BEGIN Supplied information

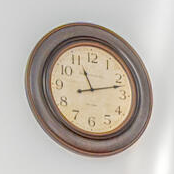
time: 11:12
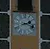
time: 2:18
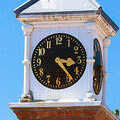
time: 3:23
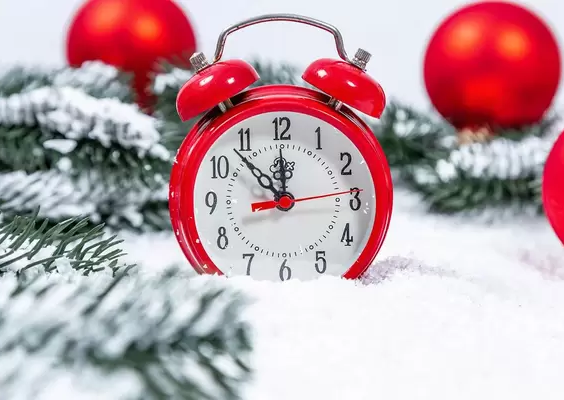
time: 11:53
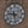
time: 9:28
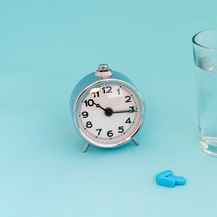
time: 10:15
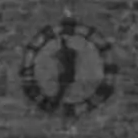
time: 11:33
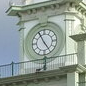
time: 4:55
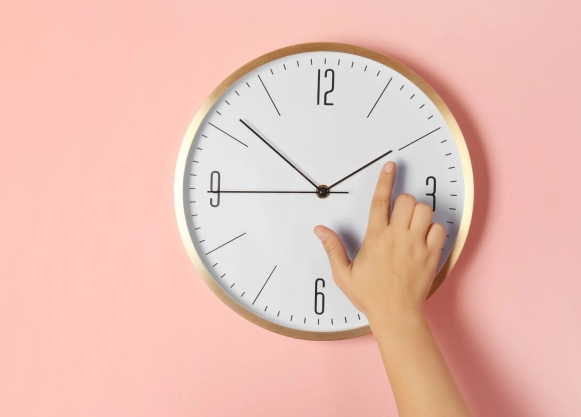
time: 1:51
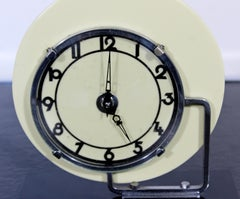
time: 5:00
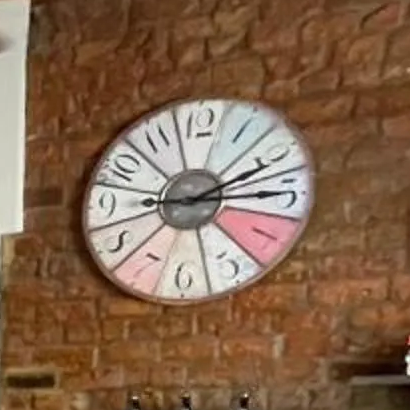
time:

END Supplied information

__Short exercise__: Copy every line of the records above word for word, leaving out the pictures.

__Output for this exercise__:
time: 11:12
time: 2:18
time: 3:23
time: 11:53
time: 9:28
time: 10:15
time: 11:33
time: 4:55
time: 1:51
time: 5:00
time:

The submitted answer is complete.